Electrical Muscle Stimulation, also known as Neuromuscular Electrical Stimulation (NMES) can also be used to “activate hypotonic muscles, improve strength, and generate movement in paralyzed limbs while preventing disuse atrophy”. When using NMES it is important to have the patient focus on attempting to contract the muscle(s) being stimulated. Without such concentration on movement attempts, carryover to volitional movement is not feasible. NMES should ideally be combined with functional training activities to improve outcomes.

Some of the newer NMES devices stimulate muscles while also moving limbs such as simulating peddling a bicycle.  A motor in the device drives the pedals while electrical stimulation controlled by a computer sends signals to muscles causing them to contract and relax.

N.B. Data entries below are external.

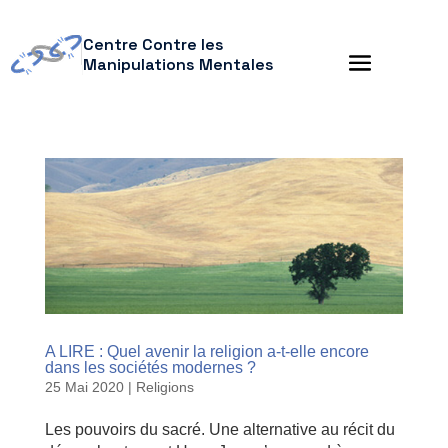
Centre Contre les
Manipulations Mentales
A LIRE : Quel avenir la religion a-t-elle encore
dans les sociétés modernes ?
25 Mai 2020
|
Religions
Les pouvoirs du sacré. Une alternative au récit du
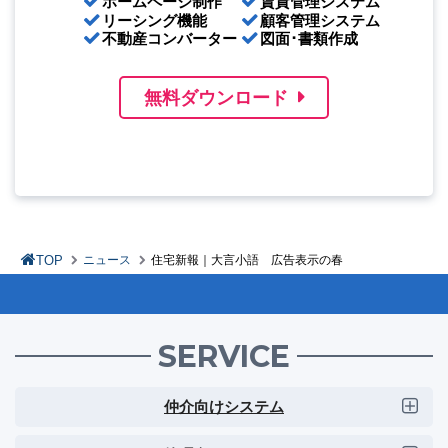
ホームページ制作
賃貸管理システム
リーシング機能
顧客管理システム
不動産コンバーター
図面･書類作成
無料ダウンロード
TOP
ニュース
住宅新報｜大言小語 広告表示の春
SERVICE
仲介向けシステム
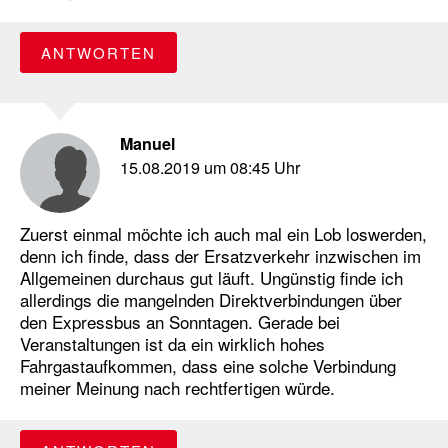
ANTWORTEN
Manuel
15.08.2019 um 08:45 Uhr
Zuerst einmal möchte ich auch mal ein Lob loswerden,
denn ich finde, dass der Ersatzverkehr inzwischen im
Allgemeinen durchaus gut läuft. Ungünstig finde ich
allerdings die mangelnden Direktverbindungen über
den Expressbus an Sonntagen. Gerade bei
Veranstaltungen ist da ein wirklich hohes
Fahrgastaufkommen, dass eine solche Verbindung
meiner Meinung nach rechtfertigen würde.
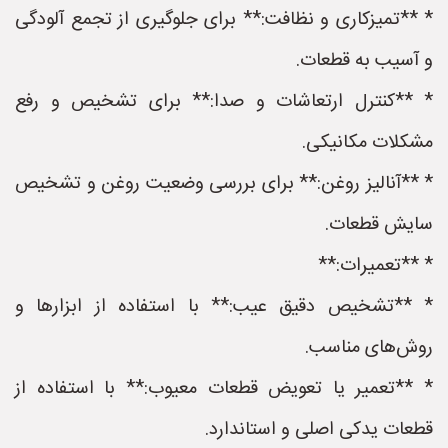
* **تمیزکاری و نظافت:** برای جلوگیری از تجمع آلودگی
و آسیب به قطعات.
* **کنترل ارتعاشات و صدا:** برای تشخیص و رفع
مشکلات مکانیکی.
* **آنالیز روغن:** برای بررسی وضعیت روغن و تشخیص
سایش قطعات.
* **تعمیرات:**
* **تشخیص دقیق عیب:** با استفاده از ابزارها و
روش‌های مناسب.
* **تعمیر یا تعویض قطعات معیوب:** با استفاده از
قطعات یدکی اصلی و استاندارد.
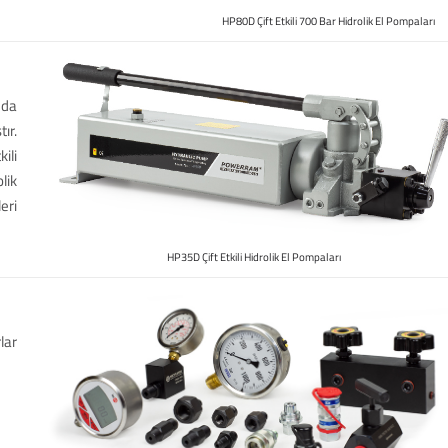
HP80D Çift Etkili 700 Bar Hidrolik El Pompaları
 da
ır.
ili
olik
eri
HP35D Çift Etkili Hidrolik El Pompaları
lar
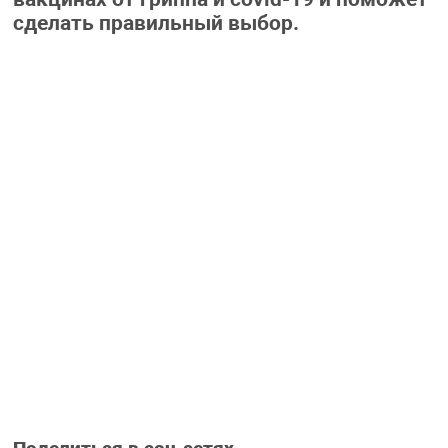
сделать правильный выбор.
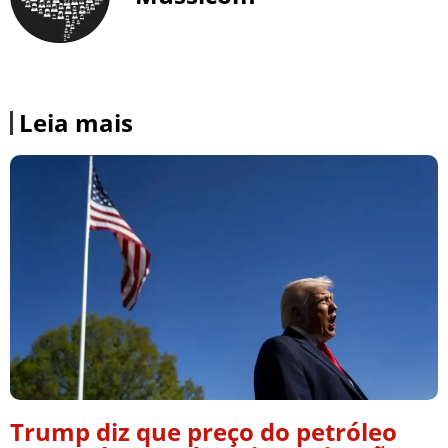
Leia mais
Trump diz que preço do petróleo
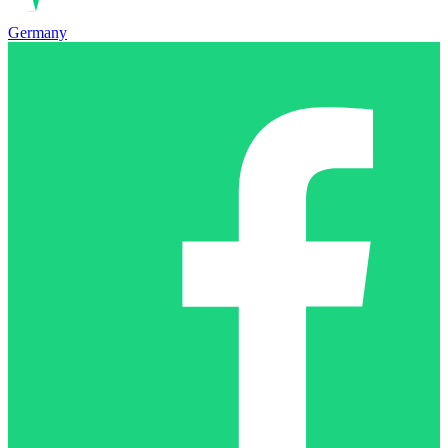
Germany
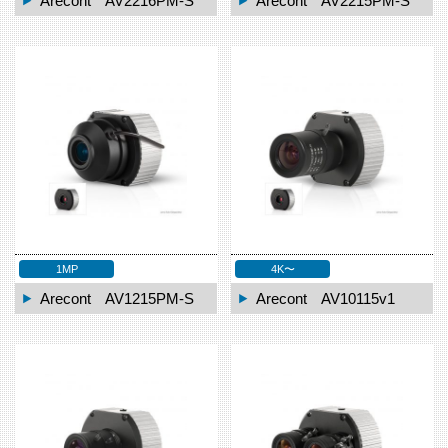
Arecont AV2216PM-S
Arecont AV2215PM-S
1MP
4K〜
Arecont AV1215PM-S
Arecont AV10115v1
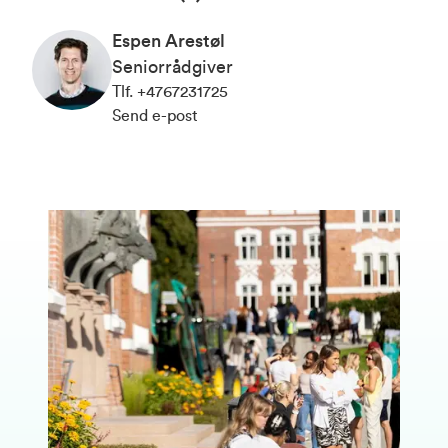
Espen Arestøl
Seniorrådgiver
Tlf
.
+4767231725
Send e-post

Occupational therapy can assist the patient with increasing independence with daily tasks through improvement of motor skills, strength, and functional endurance. Speech-language therapy can help with any breathing, speech, and/or swallowing difficulties the patient may be having. Therapy for infants and young children may also include sensory stimulation programs.” A physical therapist may recommend an ankle/foot orthosis to help the patient compensate for weak lower leg muscles. Toddlers and children with speech difficulties may benefit greatly by using sign language.